The obvious truth is that these cops are embarrassed about coming across as thugs on video. In fact, Graber thought he was about to get murdered.


“I was afraid. I thought the person, at the time I didn’t know it was an officer, was going to shoot me,” Graber told the TV news station.

Graber was cited on location for traveling more than 100 mph on his bike. He was also accused of popping wheelies. And Graber apparently paid the fines because the case was then closed.

But police showed up to his house more than a month later after they saw the video he had posted online.

Then they threatened him with prison after accusing him of breaking the wiretapping law.


Maryland is a two-party consent state. That means you can’t record somebody without telling them. It’s a felony to break that law.

That’s exactly what state police told the motorcyclist when they came to his house more than a month after he’d been pulled over.

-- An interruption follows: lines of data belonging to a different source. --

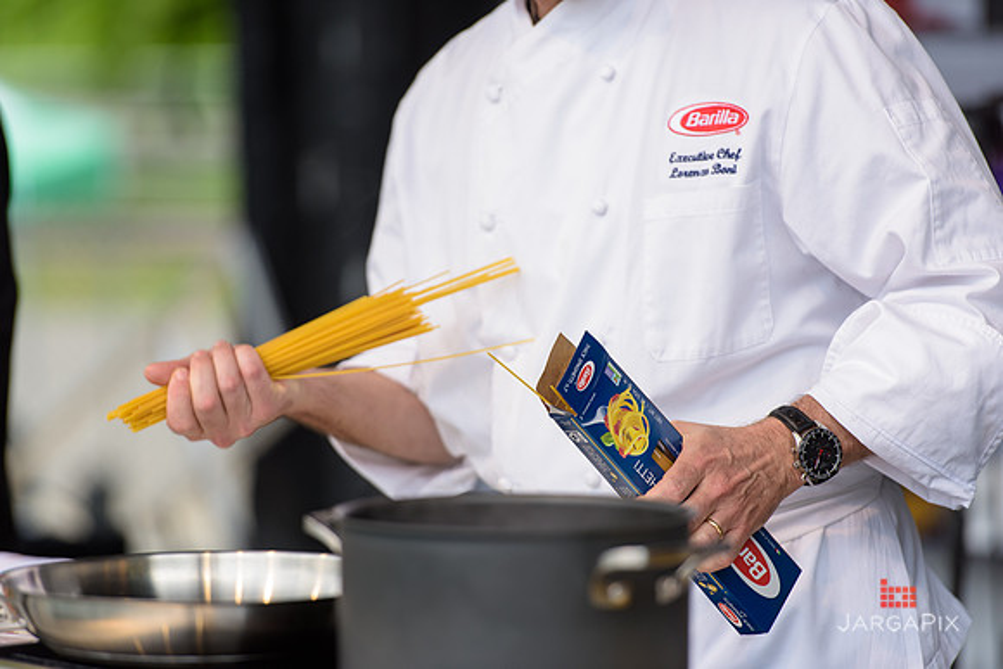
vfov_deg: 6.9
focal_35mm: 200
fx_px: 5573
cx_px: 502
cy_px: 334
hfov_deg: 10.3
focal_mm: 200
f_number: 3.2
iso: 250
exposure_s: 1/1250
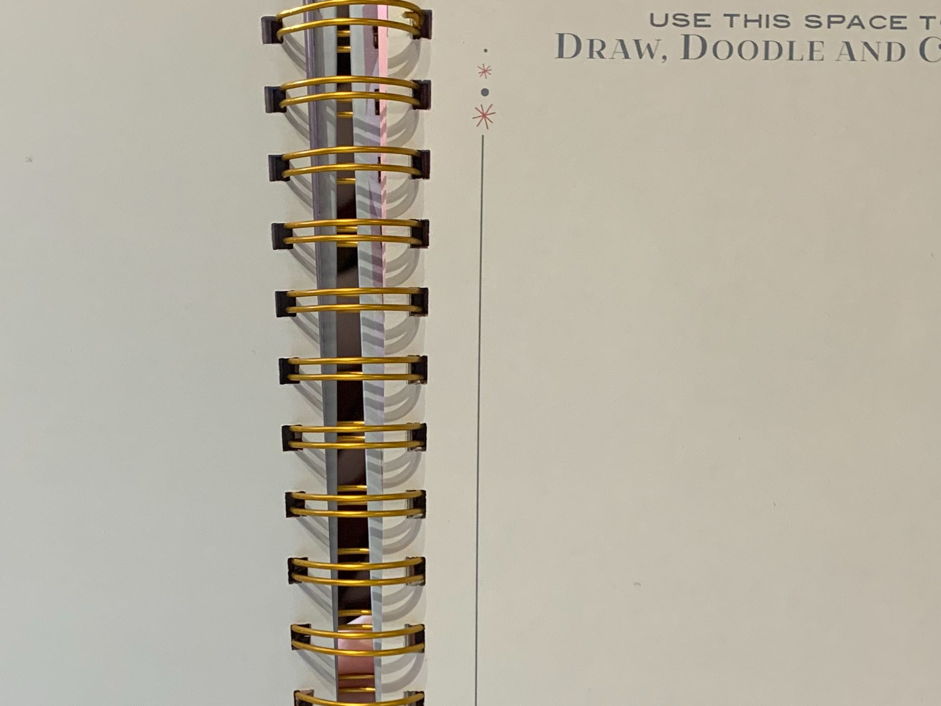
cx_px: 356
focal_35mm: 55
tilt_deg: -47.8
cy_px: 490
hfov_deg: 34.8
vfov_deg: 26.4
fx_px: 1495
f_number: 1.8
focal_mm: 4.25
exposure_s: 1/60
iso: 100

“I don’t want to go to jail. I haven’t really done anything wrong. It wasn’t a violent crime. No one was injured. No one was hurt,” said Graber.

The Harford County state’s attorney is handling the case but has not charged the motorcyclist.

We’ve seen cops use that same law several times in several states only for it to be thrown out of court. This one shouldn’t even make it to court.